A discussion of a WPP should acknowledge that there are several international party networks in addition to the Socialist International—for instance, the Liberal International, the Centrist Democrat International, the Global Greens, and the Pirate Parties International. As an alternative to the Socialist International, the Progressive Alliance was formed in 2013. These umbrella organizations of national and regional parties and party networks in my view are all embryos of world political parties. Some of them do have standing policies on global institutional reform. For instance, meetings of the Socialist International, the Liberal International, the Global Greens, and the Pirate Parties International have endorsed the establishment of a United Nations Parliamentary Assembly (UNPA).
In our book, Jo Leinen and I provide a detailed overview of how this idea of a democratically elected world body developed from the French Revolution to the present day.
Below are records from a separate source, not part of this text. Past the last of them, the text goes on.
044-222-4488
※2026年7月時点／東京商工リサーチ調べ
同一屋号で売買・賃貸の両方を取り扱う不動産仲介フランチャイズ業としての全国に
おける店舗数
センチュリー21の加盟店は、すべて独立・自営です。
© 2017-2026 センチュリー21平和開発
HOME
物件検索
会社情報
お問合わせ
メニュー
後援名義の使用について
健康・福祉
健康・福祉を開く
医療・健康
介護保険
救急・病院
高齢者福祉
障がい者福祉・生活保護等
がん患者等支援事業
It certainly is no accident that existing party networks are in favor of a UNPA. As in the European Parliament, members of the UNPA would not be organized by national origin but in transnational groups organized around common political orientations. We need to insist on this point. So in all probability there would be a conservative, a socialist, liberal, green, left, and other groups. International party associations certainly would cooperate with their equivalent group in the UNPA. To date, their political influence is very small. But this would change through cooperation with affiliated political groups in a global parliamentary body. Eventually, as the parliamentary body develops over time, they may transform into actual global political parties that contest global elections.
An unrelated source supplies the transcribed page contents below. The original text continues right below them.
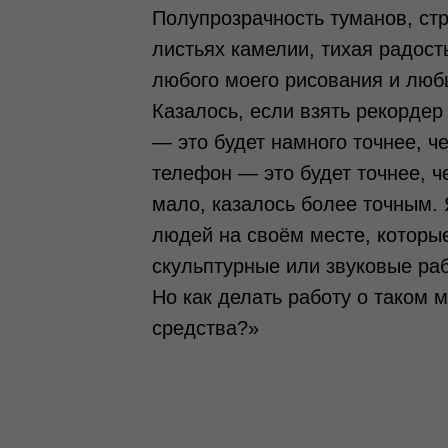
Полупрозрачность туманов, стр
листьях камелии, тихая радость
любого моего рисования и люб
Казалось, если взять рекорде
— это будет намного точнее, ч
телефон — это будет точнее, ч
мало, казалось более точным. 
людей на своём месте, которы
скульптурные или звуковые ра
Но как делать работу о таком 
средства?»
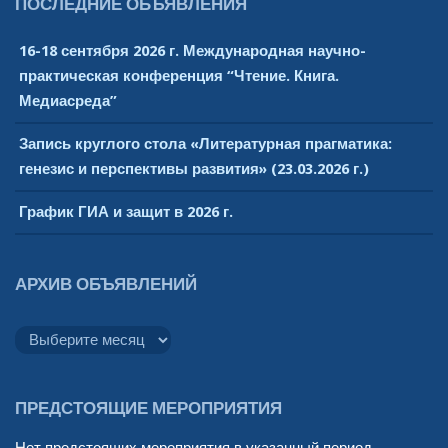
ПОСЛЕДНИЕ ОБЪЯВЛЕНИЯ
16-18 сентября 2026 г. Международная научно-
практическая конференция “Чтение. Книга.
Медиасреда”
Запись круглого стола «Литературная прагматика:
генезис и перспективы развития» (23.03.2026 г.)
График ГИА и защит в 2026 г.
АРХИВ ОБЪЯВЛЕНИЙ
Архив
объявлений
ПРЕДСТОЯЩИЕ МЕРОПРИЯТИЯ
Finally, I would like to offer a reflection on another question that was brought up, namely whether a party presupposes the existence of a parliament. Following the definition above, the goal of a political party is to gain political power. In a democratic system, in my view this does indeed imply the existence of a parliament and elections. If such do not exist, a party devoted to democracy should be expected to fight for them. Here is where we are coming across a true revolutionary potential. As far as a WPP is concerned, it will operate at different levels. In most nation-states it will already be able to participate in the political process and in more or less free and fair elections. At the global level, this is not the case. Here it will be difficult to maintain political focus and achieve meaningful impact. In this regard, it would be interesting to study in how far centrists, socialists, liberals, and others who hold power in nation-states coordinate their action in intergovernmental bodies such as the UN along party lines. My thesis is that they hardly do. At the end, national and geopolitical considerations win the day. Why would this be different with a WPP?
All in all, I believe a WPP only makes sense if it pursues as a key goal the establishment of a democratic global parliament so it can gain influence by winning global elections once this goal was achieved, something that Patomäki did not spell out. Otherwise, it will only be another international network based on a Westphalian mindset and not a global political party in the strict sense. It’s not a project for those who resist the idea of democratic global government in whatever shape or form (although it is possible to argue that an undemocratic transnational state apparatus based on a transnational capitalist class already exists).